# [Requests]
1/ Answer these questions about the Merckx bike thread.
(a) What number of the 70 made was the bike MaxKatt posted?
(b) Which wheels are on the bike, according to MaxKatt?
(c) What price does Cinelli 82220 give for these bikes?
2/ Format part of the listing as a numbered list, leaving out blank lines. Begin at the line that contains "scientific name: Alligator mississippiensis" and stop after the line that contains "common name: Atlantic bluet", including both.

# [Document passage]

[START]

# Limited Edition Merckx



## MaxKatt (May 30, 2015)

#66 of 70 made in honor of Eddy's 70th birthday coming thru my LBS. Autographed, lots of neat details.


----------



## Mcfarton (May 23, 2014)

I like it. is it just a display or is it for sale?


----------



## MaxKatt (May 30, 2015)

Mcfarton said:


> I like it. is it just a display or is it for sale?



Just passing thru. Sold before it even arrived. Not inexpensive either.


----------



## Fignon's Barber (Mar 2, 2004)

Modern Steel = Awesome.


----------



## MaxKatt (May 30, 2015)

Yep. Steel. Campagnolo Super Record with Campagnolo Bora Ultra wheels.


----------



## Cinelli 82220 (Dec 2, 2010)

Mcfarton said:


> I like it. is it just a display or is it for sale?


They sold out right away. There were only seventy, and one was for Merckx himself.


----------



## pmf (Feb 23, 2004)

I think they were priced in excess of $10k. I'd take it over some plastic wonder bike in a heart beat. I hope they clear coated over Eddy's signature. Otherwise you could never ride it. One thing though -- does the geometry look compact or have I been drinking too much coffee?


----------



## Cinelli 82220 (Dec 2, 2010)

Price was around 17k. No kidding. All sold the first day.
Yes they were compact Geo.
Most of the parts from Campagnolo and Cinelli had special Eddy Merckx 70 markings.
The company has a couple of similar steel frames for sale. There is a red and white one that looks similar to this.


----------

[END]

Collection entries:
[START]

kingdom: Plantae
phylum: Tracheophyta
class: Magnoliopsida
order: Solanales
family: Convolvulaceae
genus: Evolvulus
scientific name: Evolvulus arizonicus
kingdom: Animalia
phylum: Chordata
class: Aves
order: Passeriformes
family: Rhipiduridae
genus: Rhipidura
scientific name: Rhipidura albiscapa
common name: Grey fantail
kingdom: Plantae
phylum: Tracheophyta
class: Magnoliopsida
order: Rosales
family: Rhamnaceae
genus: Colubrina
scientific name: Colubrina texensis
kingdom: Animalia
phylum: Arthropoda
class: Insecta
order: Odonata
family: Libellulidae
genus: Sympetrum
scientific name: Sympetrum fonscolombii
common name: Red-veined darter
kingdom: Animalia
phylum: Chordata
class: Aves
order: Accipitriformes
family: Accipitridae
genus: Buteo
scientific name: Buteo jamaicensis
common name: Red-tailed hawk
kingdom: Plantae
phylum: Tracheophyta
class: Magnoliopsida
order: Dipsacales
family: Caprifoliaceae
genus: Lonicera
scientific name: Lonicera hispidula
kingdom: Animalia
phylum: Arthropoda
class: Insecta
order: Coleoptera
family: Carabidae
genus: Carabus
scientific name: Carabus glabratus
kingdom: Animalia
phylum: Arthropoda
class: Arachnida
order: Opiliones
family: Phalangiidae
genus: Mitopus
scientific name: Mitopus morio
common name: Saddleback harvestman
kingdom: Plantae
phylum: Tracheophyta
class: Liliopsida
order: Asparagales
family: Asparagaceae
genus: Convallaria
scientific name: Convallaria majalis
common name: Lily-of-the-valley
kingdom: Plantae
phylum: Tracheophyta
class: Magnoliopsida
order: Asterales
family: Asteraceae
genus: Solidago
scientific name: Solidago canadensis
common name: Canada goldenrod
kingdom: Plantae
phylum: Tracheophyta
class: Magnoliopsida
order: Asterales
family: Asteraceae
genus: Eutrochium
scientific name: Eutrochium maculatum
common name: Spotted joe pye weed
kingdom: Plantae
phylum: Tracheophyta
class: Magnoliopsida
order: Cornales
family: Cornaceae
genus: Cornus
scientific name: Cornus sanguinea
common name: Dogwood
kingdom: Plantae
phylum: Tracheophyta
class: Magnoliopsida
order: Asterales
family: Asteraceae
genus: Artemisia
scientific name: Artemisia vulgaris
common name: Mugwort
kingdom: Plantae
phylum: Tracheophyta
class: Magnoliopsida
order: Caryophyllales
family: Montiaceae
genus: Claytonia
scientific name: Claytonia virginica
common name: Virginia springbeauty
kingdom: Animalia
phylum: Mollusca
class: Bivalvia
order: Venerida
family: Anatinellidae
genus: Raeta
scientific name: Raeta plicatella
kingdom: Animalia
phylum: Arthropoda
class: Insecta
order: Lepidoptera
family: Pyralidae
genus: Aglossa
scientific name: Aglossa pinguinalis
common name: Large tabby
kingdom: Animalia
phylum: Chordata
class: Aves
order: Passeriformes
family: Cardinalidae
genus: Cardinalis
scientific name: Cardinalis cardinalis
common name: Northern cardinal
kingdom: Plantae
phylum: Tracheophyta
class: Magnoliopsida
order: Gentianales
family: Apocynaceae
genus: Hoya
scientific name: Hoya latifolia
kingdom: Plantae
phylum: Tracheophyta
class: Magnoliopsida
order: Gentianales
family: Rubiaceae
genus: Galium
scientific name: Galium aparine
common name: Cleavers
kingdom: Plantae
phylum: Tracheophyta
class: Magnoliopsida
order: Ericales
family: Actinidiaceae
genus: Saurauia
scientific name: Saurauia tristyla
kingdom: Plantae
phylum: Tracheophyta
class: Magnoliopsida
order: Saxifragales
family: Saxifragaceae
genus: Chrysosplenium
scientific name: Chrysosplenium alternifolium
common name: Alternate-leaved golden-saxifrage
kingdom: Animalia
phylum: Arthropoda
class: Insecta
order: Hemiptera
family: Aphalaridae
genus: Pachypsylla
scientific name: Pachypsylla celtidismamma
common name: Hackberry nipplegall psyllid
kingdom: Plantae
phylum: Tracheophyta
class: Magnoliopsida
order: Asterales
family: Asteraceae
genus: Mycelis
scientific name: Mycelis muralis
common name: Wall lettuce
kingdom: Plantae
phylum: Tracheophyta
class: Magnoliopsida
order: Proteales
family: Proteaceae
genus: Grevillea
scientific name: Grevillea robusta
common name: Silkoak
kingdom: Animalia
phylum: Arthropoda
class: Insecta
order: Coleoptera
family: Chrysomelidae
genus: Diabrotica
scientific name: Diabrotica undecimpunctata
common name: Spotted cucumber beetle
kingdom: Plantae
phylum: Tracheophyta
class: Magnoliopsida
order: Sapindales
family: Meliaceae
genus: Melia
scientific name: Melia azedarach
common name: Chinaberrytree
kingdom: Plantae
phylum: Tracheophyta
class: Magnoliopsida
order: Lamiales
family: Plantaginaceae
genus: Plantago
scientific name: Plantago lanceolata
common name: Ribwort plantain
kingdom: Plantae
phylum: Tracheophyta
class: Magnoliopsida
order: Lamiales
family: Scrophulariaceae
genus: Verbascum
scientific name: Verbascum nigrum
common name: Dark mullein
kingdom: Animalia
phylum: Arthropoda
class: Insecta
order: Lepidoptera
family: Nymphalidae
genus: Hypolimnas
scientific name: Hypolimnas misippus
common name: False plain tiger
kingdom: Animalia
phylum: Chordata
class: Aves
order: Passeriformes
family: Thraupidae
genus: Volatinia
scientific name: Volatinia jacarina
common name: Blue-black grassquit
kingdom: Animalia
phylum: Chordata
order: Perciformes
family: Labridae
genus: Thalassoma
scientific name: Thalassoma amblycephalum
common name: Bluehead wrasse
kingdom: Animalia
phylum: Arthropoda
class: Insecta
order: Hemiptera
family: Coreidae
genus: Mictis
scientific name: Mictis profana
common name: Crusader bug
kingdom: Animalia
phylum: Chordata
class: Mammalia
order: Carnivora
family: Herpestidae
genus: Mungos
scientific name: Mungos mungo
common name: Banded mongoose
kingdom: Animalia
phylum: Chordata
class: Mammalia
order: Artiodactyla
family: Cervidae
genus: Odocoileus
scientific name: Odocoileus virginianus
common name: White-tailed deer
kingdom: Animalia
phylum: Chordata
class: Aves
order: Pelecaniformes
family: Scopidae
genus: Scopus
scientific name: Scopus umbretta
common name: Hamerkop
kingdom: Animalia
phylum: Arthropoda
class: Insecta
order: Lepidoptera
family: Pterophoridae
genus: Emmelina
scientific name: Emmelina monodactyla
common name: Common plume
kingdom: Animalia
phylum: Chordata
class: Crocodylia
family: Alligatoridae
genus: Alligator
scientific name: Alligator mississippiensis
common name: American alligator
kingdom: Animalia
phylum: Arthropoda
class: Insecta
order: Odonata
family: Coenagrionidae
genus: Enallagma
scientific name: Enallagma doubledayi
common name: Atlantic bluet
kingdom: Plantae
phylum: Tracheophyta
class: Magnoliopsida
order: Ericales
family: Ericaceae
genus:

[END]

# [Task answers]
1/
(a) #66
(b) Campagnolo Bora Ultra wheels
(c) Around 17k

2/
1. scientific name: Alligator mississippiensis
2. common name: American alligator
3. kingdom: Animalia
4. phylum: Arthropoda
5. class: Insecta
6. order: Odonata
7. family: Coenagrionidae
8. genus: Enallagma
9. scientific name: Enallagma doubledayi
10. common name: Atlantic bluet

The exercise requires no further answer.